Guo Bin, Huang Xinxin, Zhang Peipei, Qi Linxiang, Liang Qianqian, Zhang Xuebo, Huang Jie, Fang Bin, Hou Wenru, Han Jinghua, Zhang Hong
College of Life Sciences China Agricultural University, Beijing, China State Key Laboratory of Biomacromolecules, Institute of Biophysics Chinese Academy of Sciences, Beijing, China National Institute of Biological Sciences, Beijing, China.
National Institute of Biological Sciences, Beijing, China.
EMBO Rep. 2014 Jun;15(6):705-13. doi: 10.1002/embr.201338310. Epub 2014 Apr 24.

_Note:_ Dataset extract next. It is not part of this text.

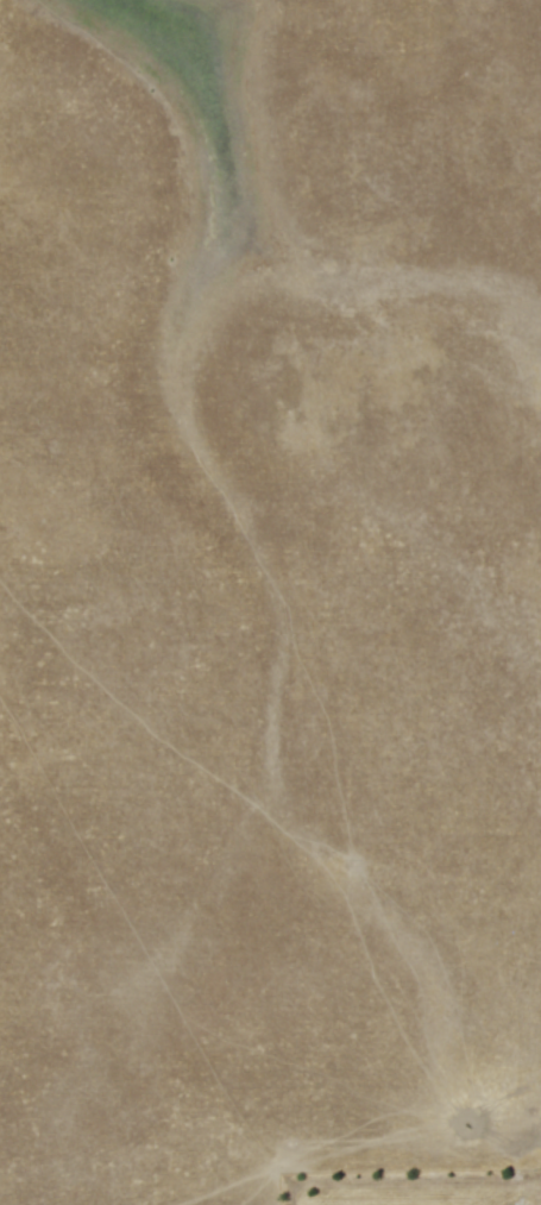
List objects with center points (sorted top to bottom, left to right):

The mechanisms that coordinate the regulation of autophagy with developmental signaling during multicellular organism development remain largely unknown. Here, we show that impaired function of ribosomal protein RPL-43 causes an accumulation of SQST-1 aggregates in the larval intestine, which are removed upon autophagy induction. Using this model to screen for autophagy regulators, we identify 139 genes that promote autophagy activity upon inactivation. Various signaling pathways, including Sma/Mab TGF-β signaling, lin-35/Rb signaling, the XBP-1-mediated ER stress response, and the ATFS-1-mediated mitochondrial stress response, regulate the expression of autophagy genes independently of the TFEB homolog HLH-30. Our study thus provides a framework for understanding the role of signaling pathways in regulating autophagy under physiological conditions.

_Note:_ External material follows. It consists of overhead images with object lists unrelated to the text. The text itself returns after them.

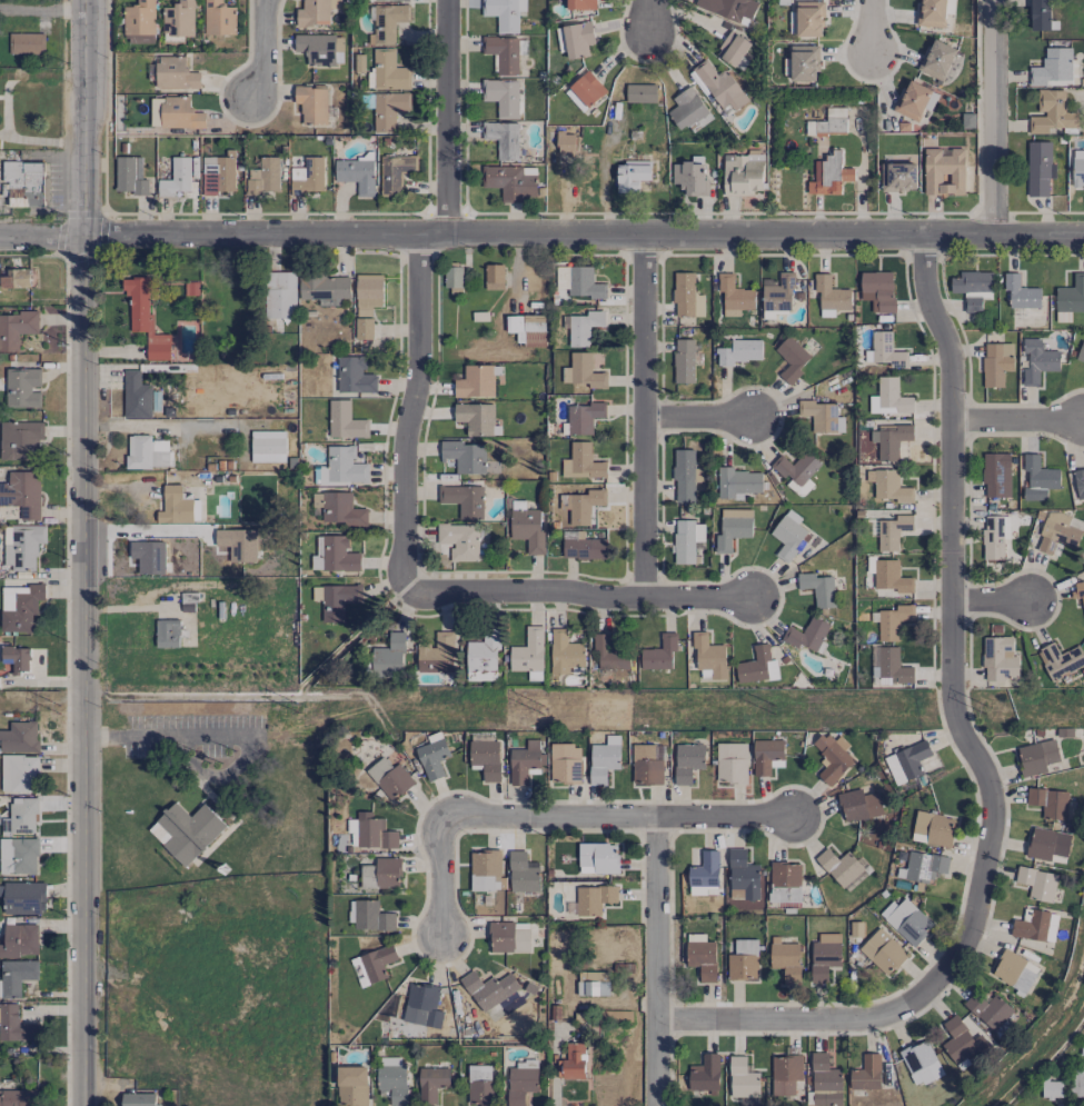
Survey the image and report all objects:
building: (391, 0)
building: (580, 4)
road: (42, 7)
building: (729, 9)
building: (315, 12)
building: (504, 13)
building: (931, 13)
building: (1040, 15)
road: (648, 17)
building: (139, 18)
building: (219, 18)
building: (179, 19)
building: (807, 19)
building: (387, 23)
road: (870, 28)
building: (142, 39)
building: (560, 39)
building: (578, 39)
building: (26, 43)
building: (316, 48)
building: (338, 48)
building: (734, 50)
road: (263, 52)
building: (502, 53)
building: (937, 59)
building: (801, 63)
building: (1052, 67)
building: (389, 71)
building: (175, 73)
building: (719, 85)
building: (585, 91)
building: (641, 93)
building: (502, 96)
building: (915, 100)
building: (312, 104)
building: (388, 109)
building: (688, 110)
building: (1051, 112)
building: (180, 113)
road: (446, 116)
road: (993, 117)
building: (828, 123)
building: (502, 139)
road: (41, 141)
building: (565, 144)
building: (1038, 168)
building: (1078, 168)
building: (944, 171)
building: (395, 172)
building: (743, 172)
building: (218, 175)
building: (356, 175)
building: (631, 175)
building: (829, 175)
building: (263, 176)
building: (308, 176)
building: (897, 176)
building: (129, 177)
building: (176, 178)
building: (690, 178)
building: (512, 181)
building: (23, 182)
road: (542, 232)
building: (494, 276)
building: (453, 277)
building: (16, 278)
building: (579, 282)
building: (324, 288)
building: (973, 288)
building: (878, 290)
building: (777, 292)
building: (1020, 292)
building: (368, 293)
building: (734, 294)
building: (831, 294)
building: (281, 295)
building: (686, 296)
building: (1071, 296)
building: (145, 318)
building: (584, 327)
building: (364, 328)
building: (16, 329)
building: (527, 329)
building: (887, 350)
building: (739, 352)
building: (1080, 353)
building: (791, 358)
building: (683, 360)
building: (1037, 361)
building: (996, 363)
building: (583, 371)
building: (354, 375)
building: (23, 387)
building: (136, 396)
building: (890, 397)
road: (412, 413)
road: (644, 416)
building: (822, 416)
building: (583, 417)
building: (475, 418)
road: (699, 419)
road: (1018, 420)
building: (345, 421)
building: (20, 440)
building: (890, 440)
building: (267, 446)
building: (866, 447)
building: (146, 452)
building: (465, 456)
building: (582, 462)
building: (796, 467)
building: (341, 468)
building: (996, 475)
building: (686, 476)
building: (1038, 478)
building: (737, 483)
building: (1079, 485)
building: (890, 486)
building: (22, 493)
building: (463, 500)
building: (582, 505)
building: (175, 506)
building: (341, 509)
building: (526, 526)
building: (732, 528)
building: (893, 532)
building: (1058, 532)
building: (788, 534)
building: (994, 534)
building: (459, 539)
building: (686, 540)
building: (582, 546)
building: (23, 547)
road: (81, 552)
building: (334, 554)
building: (891, 576)
building: (818, 588)
building: (1080, 591)
road: (579, 596)
building: (338, 600)
road: (991, 603)
building: (19, 607)
road: (951, 617)
building: (893, 621)
building: (167, 633)
building: (806, 634)
building: (528, 651)
building: (484, 652)
building: (564, 652)
building: (659, 653)
building: (437, 654)
building: (609, 654)
building: (378, 656)
building: (709, 656)
building: (16, 658)
building: (999, 659)
building: (1060, 660)
building: (757, 666)
building: (892, 667)
building: (481, 675)
road: (160, 734)
building: (19, 737)
building: (432, 755)
building: (767, 756)
building: (832, 757)
building: (1036, 757)
building: (486, 759)
building: (603, 759)
building: (687, 761)
building: (524, 762)
building: (907, 762)
building: (565, 763)
building: (731, 763)
building: (647, 764)
building: (19, 773)
building: (389, 778)
building: (1049, 802)
building: (859, 805)
building: (20, 817)
road: (618, 819)
building: (933, 829)
building: (186, 831)
building: (352, 832)
building: (374, 832)
building: (1048, 845)
building: (18, 856)
building: (597, 857)
building: (925, 865)
building: (840, 867)
building: (485, 870)
building: (705, 870)
building: (522, 873)
building: (381, 874)
building: (742, 876)
road: (441, 880)
building: (785, 882)
building: (1037, 882)
building: (24, 898)
building: (591, 900)
building: (369, 916)
building: (906, 921)
building: (1035, 925)
building: (509, 937)
building: (20, 940)
building: (883, 951)
building: (701, 956)
building: (825, 956)
building: (785, 959)
building: (743, 960)
building: (377, 962)
road: (656, 962)
building: (1014, 971)
building: (16, 976)
building: (592, 983)
building: (488, 989)
building: (422, 1006)
building: (988, 1010)
building: (623, 1016)
road: (799, 1021)
building: (15, 1025)
building: (961, 1042)
building: (572, 1061)
building: (920, 1062)
building: (866, 1073)
building: (705, 1074)
building: (785, 1076)
building: (742, 1078)
building: (1078, 1078)
building: (393, 1079)
building: (825, 1081)
building: (432, 1083)
building: (480, 1084)
building: (520, 1084)
building: (352, 1086)
building: (1051, 1089)
building: (17, 1098)
building: (139, 1099)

在多细胞生物体发育过程中,协调自噬调节与发育信号传导的机制在很大程度上仍然未知。在此,我们表明核糖体蛋白RPL-43的功能受损会导致幼虫肠道中SQST-1聚集体的积累,自噬诱导后这些聚集体会被清除。利用该模型筛选自噬调节因子,我们鉴定出139个基因,这些基因失活后会促进自噬活性。包括Sma/Mab TGF-β信号传导、lin-35/Rb信号传导、XBP-1介导的内质网应激反应和ATFS-1介导的线粒体应激反应在内的各种信号通路,独立于TFEB同源物HLH-30调节自噬基因的表达。因此,我们的研究为理解信号通路在生理条件下调节自噬中的作用提供了一个框架。